Excerpt provided:
• • • • • • •

This is really starting to sound like a good, practical solution to our oil problems. Granted we still need sustainable energy sources but this could be a good alternative until we get the other sources of energy operational.
Dad


Gravatar Yeah, this won't solve all our problems on it's own, but I think it is pretty sustainable, as it's not using a finite resource, and creates very limited amounts of pollution. It would also have a positive economic impact, particularly on smaller farmers that could make extra income from wastes.


Gravatar youre right. this is the right track. we hope that this development happens soon though, because oil prices are really sky-rocketing and the climate really is changing. good work!


Gravatar Thanks, Jeff, for the plug.

Iogen definitely gets credit for pioneering the commercialization of enzymatic hydrolysis as you describe it - creating ethanol from single sources of cellulosic feedstock. Another company, Novozymes, is bringing the price of enzymes down from the stratosphere.

But my money is on syngas fermentation and I'll tell you why: because enzymes are not very effective on blends of feedstock. However, blends of cellulosic matter - be it wood, crops, tires, sludge, urban waste - can be converted to ethanol through gasification and bioreaction with bacteria in syngas fermentation. Even sulfurous coal (think East Germany and China) can be gasified and bioconverted with zero toxic emissions. BRI Energy is the leader in that field.

Cross your fingers that they finalize their plans with the D.O.E. for building two commercial-scale plants at ORNL this coming year.


Gravatar I still think that the use of corn-based ethanol will be the earliest system to widely adopted. Had corn been used earlier and more widely, investors may not be so wary of funding cellulose processing now.


Gravatar I think the one that'll ultimately win is the one that can produce the most ethanol at the highest BTU using the least amount of consumable material. If ethanol production can include the use of waste in farming then it deserves its fair shake. I'd hate to see the oil market succumb to the corn market. Options are always a good thing, and I think we're all slowly seeing that.


Gravatar For more than 20 years, the JR Simplot Company pumped ethanol made of potato peelings into Idaho gas stations and cars--and filled their bank accounts with the profits.

• • • • • • •

Tasks for this exercise:
1. List every company named in the ethanol comment thread.
2. Restate the paragraph of the ethanol comment thread that begins "But my money is on syngas fermentation" as a short bulleted list that keeps its main facts.
3. In the ethanol comment thread, what material did the JR Simplot Company use to make the ethanol it pumped into Idaho gas stations?

Dataset records:
• • • • • • •

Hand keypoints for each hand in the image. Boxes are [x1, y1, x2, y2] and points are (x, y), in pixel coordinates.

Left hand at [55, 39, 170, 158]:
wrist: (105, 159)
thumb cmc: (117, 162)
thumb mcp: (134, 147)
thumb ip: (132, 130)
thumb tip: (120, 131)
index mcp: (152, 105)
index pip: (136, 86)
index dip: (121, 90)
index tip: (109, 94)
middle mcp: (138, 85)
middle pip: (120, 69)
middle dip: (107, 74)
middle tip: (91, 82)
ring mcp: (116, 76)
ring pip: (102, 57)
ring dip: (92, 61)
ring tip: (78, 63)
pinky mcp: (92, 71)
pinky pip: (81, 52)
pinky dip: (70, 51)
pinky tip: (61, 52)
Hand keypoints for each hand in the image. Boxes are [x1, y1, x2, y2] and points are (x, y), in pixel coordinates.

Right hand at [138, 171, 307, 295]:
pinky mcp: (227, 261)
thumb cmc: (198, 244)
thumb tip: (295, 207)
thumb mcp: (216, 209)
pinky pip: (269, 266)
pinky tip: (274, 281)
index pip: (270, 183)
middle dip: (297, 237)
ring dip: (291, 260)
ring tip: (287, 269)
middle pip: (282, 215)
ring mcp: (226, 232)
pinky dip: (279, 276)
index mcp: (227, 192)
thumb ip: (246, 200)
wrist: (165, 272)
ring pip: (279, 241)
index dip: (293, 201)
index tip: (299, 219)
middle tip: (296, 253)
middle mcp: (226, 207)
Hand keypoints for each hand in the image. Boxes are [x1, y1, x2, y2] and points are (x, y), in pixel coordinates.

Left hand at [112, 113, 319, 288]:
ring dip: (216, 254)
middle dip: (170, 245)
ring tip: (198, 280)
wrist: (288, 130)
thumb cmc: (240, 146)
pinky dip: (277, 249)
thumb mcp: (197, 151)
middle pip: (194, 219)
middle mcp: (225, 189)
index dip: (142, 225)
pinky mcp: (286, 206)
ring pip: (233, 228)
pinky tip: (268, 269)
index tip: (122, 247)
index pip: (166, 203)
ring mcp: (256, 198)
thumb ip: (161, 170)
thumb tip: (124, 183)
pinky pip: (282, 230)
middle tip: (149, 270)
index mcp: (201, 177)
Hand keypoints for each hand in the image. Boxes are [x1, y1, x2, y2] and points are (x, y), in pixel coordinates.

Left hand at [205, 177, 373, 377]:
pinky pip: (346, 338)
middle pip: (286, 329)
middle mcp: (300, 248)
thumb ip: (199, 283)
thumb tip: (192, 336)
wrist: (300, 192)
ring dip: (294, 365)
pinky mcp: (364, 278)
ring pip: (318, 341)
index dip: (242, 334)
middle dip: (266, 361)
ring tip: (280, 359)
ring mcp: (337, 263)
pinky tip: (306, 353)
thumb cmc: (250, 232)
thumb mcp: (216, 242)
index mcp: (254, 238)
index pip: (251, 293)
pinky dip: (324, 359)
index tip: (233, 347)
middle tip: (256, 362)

• • • • • • •

Solutions in order:
1. Iogen, Novozymes, BRI Energy, JR Simplot Company

2.
- The writer favors syngas fermentation because enzymes are not very effective on blends of feedstock.
- Blends of cellulosic matter, such as wood, crops, tires, sludge and urban waste, can be converted to ethanol through gasification and bioreaction with bacteria.
- Even sulfurous coal can be gasified and bioconverted with zero toxic emissions.
- BRI Energy is the leader in the field.

3. Potato peelings.